Karen Loewy will be focusing on the legal needs of LGBT people and those with HIV in Connecticut, Delaware, Maryland, New Jersey, New York, Pennsylvania, and Washington, D.C. and on the legal problems experienced by LGBT and HIV-positive seniors across the nation.

"I am thrilled to join the Lambda Legal team to continue to work on the front lines of the battle for civil rights for LGBT people," said Karen Loewy, Senior Staff Attorney at Lambda Legal. "I am honored to be a part of this work, and am especially excited to develop and expand our efforts on behalf of LGBT seniors and seniors living with HIV."

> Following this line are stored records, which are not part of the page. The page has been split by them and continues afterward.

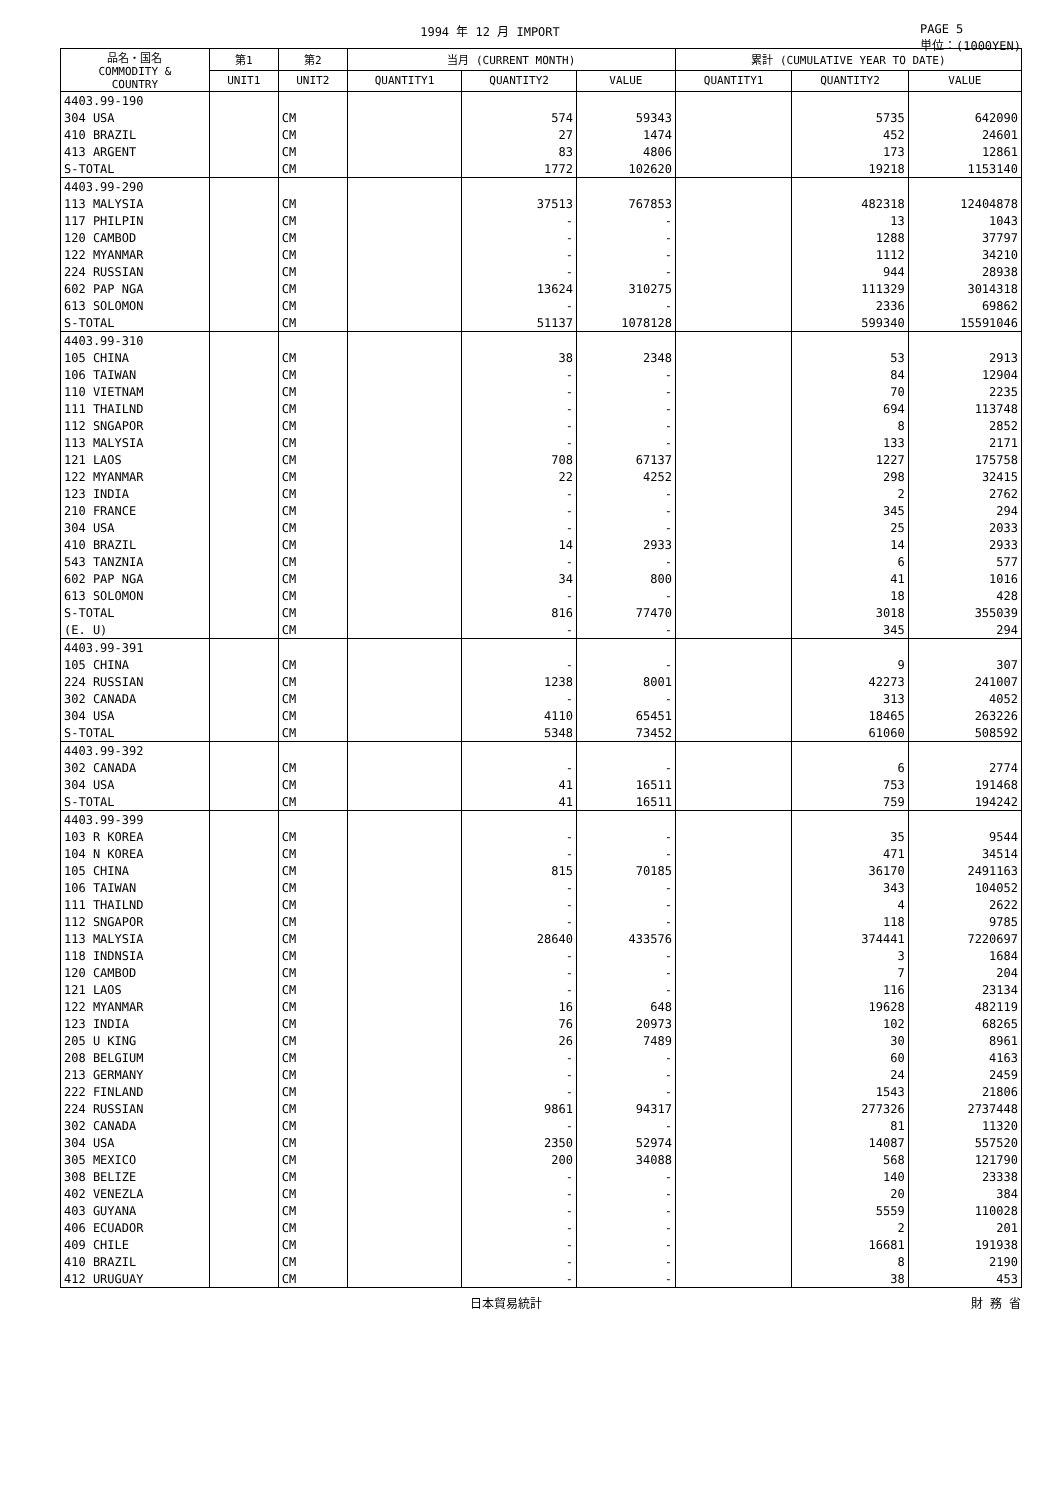1994 年 12 月 IMPORT PAGE 5
単位：(1000YEN)
| 品名・国名 COMMODITY & COUNTRY | 第1 | 第2 | 当月 (CURRENT MONTH) | | | 累計 (CUMULATIVE YEAR TO DATE) | | |
| --- | --- | --- | --- | --- | --- | --- | --- | --- |
| | UNIT1 | UNIT2 | QUANTITY1 | QUANTITY2 | VALUE | QUANTITY1 | QUANTITY2 | VALUE |
| 4403.99-190 | | | | | | | | |
| 304 USA | | CM | | 574 | 59343 | | 5735 | 642090 |
| 410 BRAZIL | | CM | | 27 | 1474 | | 452 | 24601 |
| 413 ARGENT | | CM | | 83 | 4806 | | 173 | 12861 |
| S-TOTAL | | CM | | 1772 | 102620 | | 19218 | 1153140 |
| 4403.99-290 | | | | | | | | |
| 113 MALYSIA | | CM | | 37513 | 767853 | | 482318 | 12404878 |
| 117 PHILPIN | | CM | | - | - | | 13 | 1043 |
| 120 CAMBOD | | CM | | - | - | | 1288 | 37797 |
| 122 MYANMAR | | CM | | - | - | | 1112 | 34210 |
| 224 RUSSIAN | | CM | | - | - | | 944 | 28938 |
| 602 PAP NGA | | CM | | 13624 | 310275 | | 111329 | 3014318 |
| 613 SOLOMON | | CM | | - | - | | 2336 | 69862 |
| S-TOTAL | | CM | | 51137 | 1078128 | | 599340 | 15591046 |
| 4403.99-310 | | | | | | | | |
| 105 CHINA | | CM | | 38 | 2348 | | 53 | 2913 |
| 106 TAIWAN | | CM | | - | - | | 84 | 12904 |
| 110 VIETNAM | | CM | | - | - | | 70 | 2235 |
| 111 THAILND | | CM | | - | - | | 694 | 113748 |
| 112 SNGAPOR | | CM | | - | - | | 8 | 2852 |
| 113 MALYSIA | | CM | | - | - | | 133 | 2171 |
| 121 LAOS | | CM | | 708 | 67137 | | 1227 | 175758 |
| 122 MYANMAR | | CM | | 22 | 4252 | | 298 | 32415 |
| 123 INDIA | | CM | | - | - | | 2 | 2762 |
| 210 FRANCE | | CM | | - | - | | 345 | 294 |
| 304 USA | | CM | | - | - | | 25 | 2033 |
| 410 BRAZIL | | CM | | 14 | 2933 | | 14 | 2933 |
| 543 TANZNIA | | CM | | - | - | | 6 | 577 |
| 602 PAP NGA | | CM | | 34 | 800 | | 41 | 1016 |
| 613 SOLOMON | | CM | | - | - | | 18 | 428 |
| S-TOTAL | | CM | | 816 | 77470 | | 3018 | 355039 |
| (E. U) | | CM | | - | - | | 345 | 294 |
| 4403.99-391 | | | | | | | | |
| 105 CHINA | | CM | | - | - | | 9 | 307 |
| 224 RUSSIAN | | CM | | 1238 | 8001 | | 42273 | 241007 |
| 302 CANADA | | CM | | - | - | | 313 | 4052 |
| 304 USA | | CM | | 4110 | 65451 | | 18465 | 263226 |
| S-TOTAL | | CM | | 5348 | 73452 | | 61060 | 508592 |
| 4403.99-392 | | | | | | | | |
| 302 CANADA | | CM | | - | - | | 6 | 2774 |
| 304 USA | | CM | | 41 | 16511 | | 753 | 191468 |
| S-TOTAL | | CM | | 41 | 16511 | | 759 | 194242 |
| 4403.99-399 | | | | | | | | |
| 103 R KOREA | | CM | | - | - | | 35 | 9544 |
| 104 N KOREA | | CM | | - | - | | 471 | 34514 |
| 105 CHINA | | CM | | 815 | 70185 | | 36170 | 2491163 |
| 106 TAIWAN | | CM | | - | - | | 343 | 104052 |
| 111 THAILND | | CM | | - | - | | 4 | 2622 |
| 112 SNGAPOR | | CM | | - | - | | 118 | 9785 |
| 113 MALYSIA | | CM | | 28640 | 433576 | | 374441 | 7220697 |
| 118 INDNSIA | | CM | | - | - | | 3 | 1684 |
| 120 CAMBOD | | CM | | - | - | | 7 | 204 |
| 121 LAOS | | CM | | - | - | | 116 | 23134 |
| 122 MYANMAR | | CM | | 16 | 648 | | 19628 | 482119 |
| 123 INDIA | | CM | | 76 | 20973 | | 102 | 68265 |
| 205 U KING | | CM | | 26 | 7489 | | 30 | 8961 |
| 208 BELGIUM | | CM | | - | - | | 60 | 4163 |
| 213 GERMANY | | CM | | - | - | | 24 | 2459 |
| 222 FINLAND | | CM | | - | - | | 1543 | 21806 |
| 224 RUSSIAN | | CM | | 9861 | 94317 | | 277326 | 2737448 |
| 302 CANADA | | CM | | - | - | | 81 | 11320 |
| 304 USA | | CM | | 2350 | 52974 | | 14087 | 557520 |
| 305 MEXICO | | CM | | 200 | 34088 | | 568 | 121790 |
| 308 BELIZE | | CM | | - | - | | 140 | 23338 |
| 402 VENEZLA | | CM | | - | - | | 20 | 384 |
| 403 GUYANA | | CM | | - | - | | 5559 | 110028 |
| 406 ECUADOR | | CM | | - | - | | 2 | 201 |
| 409 CHILE | | CM | | - | - | | 16681 | 191938 |
| 410 BRAZIL | | CM | | - | - | | 8 | 2190 |
| 412 URUGUAY | | CM | | - | - | | 38 | 453 |
日本貿易統計 財 務 省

Previously, Loewy was a Senior Staff Attorney with Gay & Lesbian Advocates & Defenders (GLAD), where she engaged in LGBT impact litigation and policy work throughout New England for more than a decade. Her work spanned a wide range of matters on GLAD's docket, from establishing precedents under antidiscrimination laws to addressing harassment in schools; from navigating inequalities for LGBT parents to challenging unequal access to health care for transgender people and people living with HIV. She served as lead counsel in Hunter v. Rose, a Massachusetts Supreme Judicial Court custody case establishing the joint legal parentage of children born into same-sex spousal relationships, and O’Donnabhain v. Commissioner of Internal Revenue, ensuring equal tax treatment for gender transition-related health care. Loewy was also a member of the legal teams that successfully litigated GLAD's marriage equality cases in Massachusetts and Connecticut, and played a central strategic role in the marriage equality effort in Rhode Island over many years, including successfully advocating for an Executive Order on marriage recognition. She received her J.D. from Fordham University School of Law, where she was a Stein Scholar for Public Interest Law and Ethics, and her B.A. from Brandeis University.